◆ Your goal
Return every line of the data that contains the string "spletnih".

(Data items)
------------------------

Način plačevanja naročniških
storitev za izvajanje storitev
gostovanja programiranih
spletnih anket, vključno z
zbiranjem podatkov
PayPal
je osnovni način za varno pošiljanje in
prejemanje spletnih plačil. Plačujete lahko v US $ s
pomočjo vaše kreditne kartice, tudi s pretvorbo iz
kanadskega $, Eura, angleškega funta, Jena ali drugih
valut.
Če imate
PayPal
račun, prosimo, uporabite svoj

------------------------

◆ Output
spletnih anket, vključno z
prejemanje spletnih plačil. Plačujete lahko v US $ s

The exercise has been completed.